The forum was part of Workers Memorial Day activities and also highlighted a powerful new photo exhibit “Our Future in Retrospect—Coal Miner Health in Appalachia” by photo-journalist Earl Dotter. The exhibit is dedicated to the 26 miners killed this year and will be on display at the AFL-CIO headquarters through May 1.

Roberts told the crowd that one of the first acts by the Mine Safety and Health Administration (MSHA), after George W. Bush was elected president and put his stamp on the safety agency in 2001, was to withdraw 17 mine safety and health rules, including stronger oxygen self-rescuer rules.

Despite heroic efforts to get out of the Sago Mine, the smoke and the fumes kept the miners trapped. They made desperate attempts to communicate with hoped-for rescuers by beating on mine bolts and plates, hoping the reverberation would be heard, sapped their strength, McCloy wrote.

They sat together behind a canvas sheet that couldn’t keep the deadly fumes from eventually filling their small chamber:

Some drifted off into what appeared to be a deep sleep, and one person sitting near me collapsed and fell off his bucket, not moving. It was clear that there was nothing I could do to help him. The last person I remember speaking to was Jackie Weaver, who reassured me that if it was our time to go, then God’s will would be fulfilled.

So far this year, the nation’s coal mines are killing miners far more often than in 2006. Twenty-six miners have lost their lives on the job as of April 27, compared with 22 in all of 2005.

Roberts pointed to three key reasons why mine deaths are climbing: a huge increase in demand for coal as oil prices soar; the huge profits and rising stock prices of coal and energy companies that’s putting production over safety; and the Bush administration’s appointment of coal industry insiders and executives to police coal mine safety.

“It makes zero sense, the industry is policing itself. They [MSHA] are helping coal companies mine coal, rather than helping miners stay alive. We need a government that cares what happens to people,” Roberts said.

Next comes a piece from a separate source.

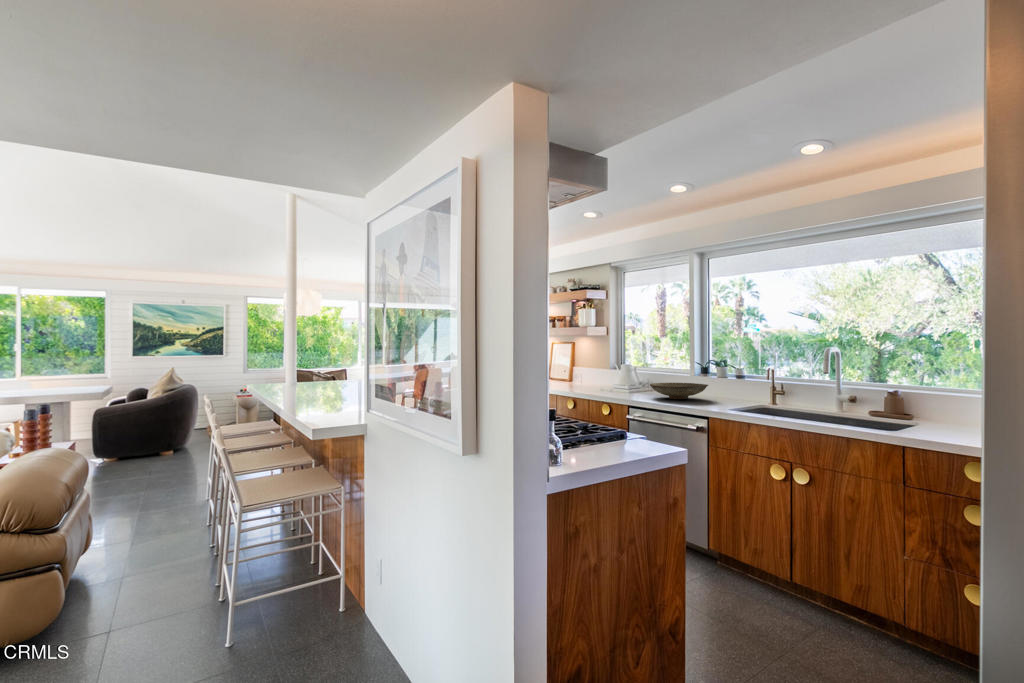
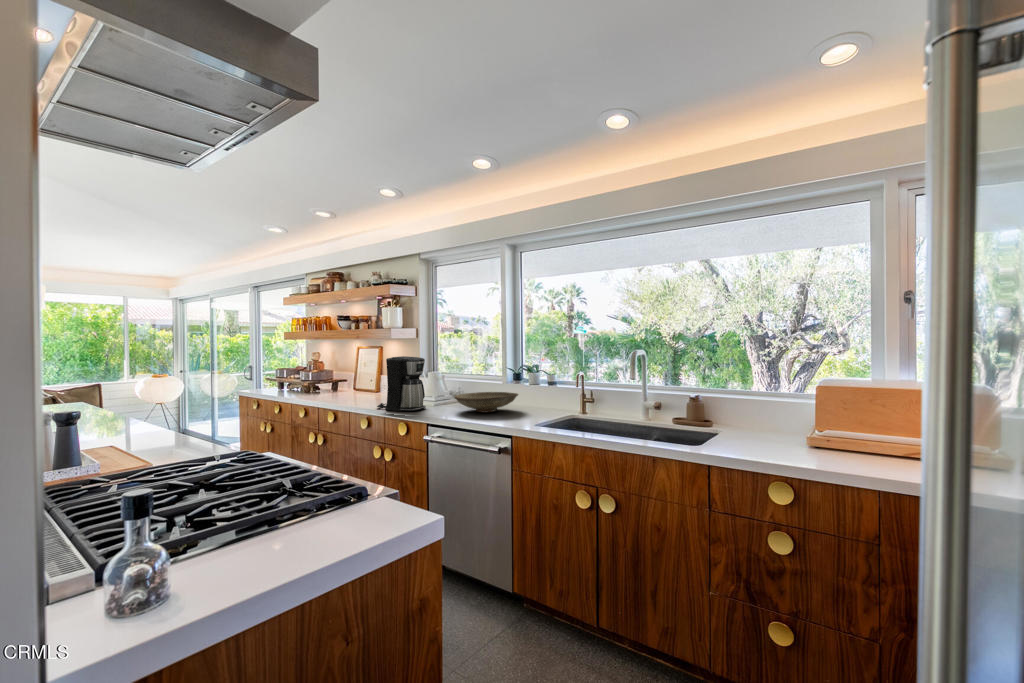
coffee maker: none [582,350,623,396] -> present [377,356,426,412]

Roberts acknowledged that coal mining is a dangerous business, “every time a coal miner goes into a mine, he could get killed.” But not only has the Bush administration withdrawn the stronger safety rules in the pipeline when it took office, it’s issued new ones “that make things worse.”

For example, MSHA moved to allow what is called “belt air” to be used to ventilate a mine, instead of a separate ventilation path. Air that runs along the conveyer belt that carries coal from a working section of a mine means that a fire along the belt could send smoke, flames and fumes into occupied areas of the mine. Most mine safety experts believe that is dangerous.

The UMWA took MSHA to court over the belt air exemption, but a federal judge ruled in favor of the agency in 2004.

Roberts said most front-line inspectors want to enforce mine safety laws and protect miners, but with the change in MSHA management, its ties to the industry and emphasis on voluntary cooperation instead of strict enforcement, their job has become increasingly difficult to do.

Responding to a question from the audience, Roberts talked about the training new UMWA miners receive. After receiving above-ground classroom training when a new miner goes underground in a union mine, “they’re basically mentored, matched up with a veteran miner, but everyone watches out for them. They are not allowed to go out of sight, can’t operate certain equipment. I don’t know if they pay particular attention to that in a nonunion mine,” he said.

All coal mining families, union and nonunion, share the fear of possible death on the job and the grief when their loved ones are killed, Roberts said.

“The one thing they all say is, ‘We don’t ever want anybody to have to go through what we did.’ These families deserve better than they are getting,” he said.